Romanya, uzun süre birlikte olan, birbirlerinin özelliklerini yakından tanıyan, teknik kapasitesi yüksek ve oyunu iyi okuyan futbolculardan kurulu bir ekip. Rakibe göre taktik stratejileri de her zaman akılcı. Dün gece öncelikle ayağa paslarla sahaya yayılıp İngiltere'nin tempo ve aksiyon imkanı bulmasına olanak vermediler. Hücum girişimleri, fizik yapısı kuvvetli, geride kalabalık şekilde bloke olan rakip savunma karşısında üretken değildi. Ama maçı kendi kontrollerinde götürmeleri, karşı ataklarda onsekizleri önünde çabuk kümelenip adam ve saha markajıyla alan daraltmaları savunma güvencesi oluşturmalarını sağladı.

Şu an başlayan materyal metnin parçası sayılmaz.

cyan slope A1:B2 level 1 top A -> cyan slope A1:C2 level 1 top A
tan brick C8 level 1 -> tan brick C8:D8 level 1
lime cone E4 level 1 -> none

İkinci yarının başında yakaladıkları skor avantajından sonra oyunu geride kabullendiler, tempoyu düşürüp oyunu soğutan pas alışverişlerine devam ettiler. Fırsat buldukça da kontratakları ihmal etmediler. İngiltere'nin baskısı karşısında şanssız bir gol yediler ama sonra tekrar teknik kapasitelerini ve takım oyununu sahaya yansıtarak
son dakika golüyle çok önemli bir galibiyete, final için de büyük bir morale sahip oldular. Romanya dün bize göre günümüz futbolunun ilkelerini tam olarak tatbik eden bir ders verdi. Ligimizde oynayan Rumen futbolcular başarı ile görevlerini yaptılar. En iyileri de Popescu'ydu.

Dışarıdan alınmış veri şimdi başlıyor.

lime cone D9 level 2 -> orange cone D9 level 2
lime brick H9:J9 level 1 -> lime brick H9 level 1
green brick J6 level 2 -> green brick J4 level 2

İngiltere fizik güce dayalı düz futbol oynuyor. Defans - orta saha bütünleşmesiyle oturttukları savunma kurgusu iyi. Sürekli pres yaparak rakibi oynatmamak ve top kazanmak istiyorlar. Ama hücum güçleri her zamanki gibi yetersiz. Orta saha varyasyonları gerçekleşmiyor. İlerideki forvetlerin kişisel adam eksiltme özellikleri yok. Dün geceki maçın son 20 dakikasında kondisyon üstünlükleriyle yoğun bir baskı kurarak beraberliği buldular. Ancak galibiyete ulaşmak için disiplinden uzaklaşınca sahayı yenik terkettiler. Hakem Batta mükemmel bir yönetim gösterdi.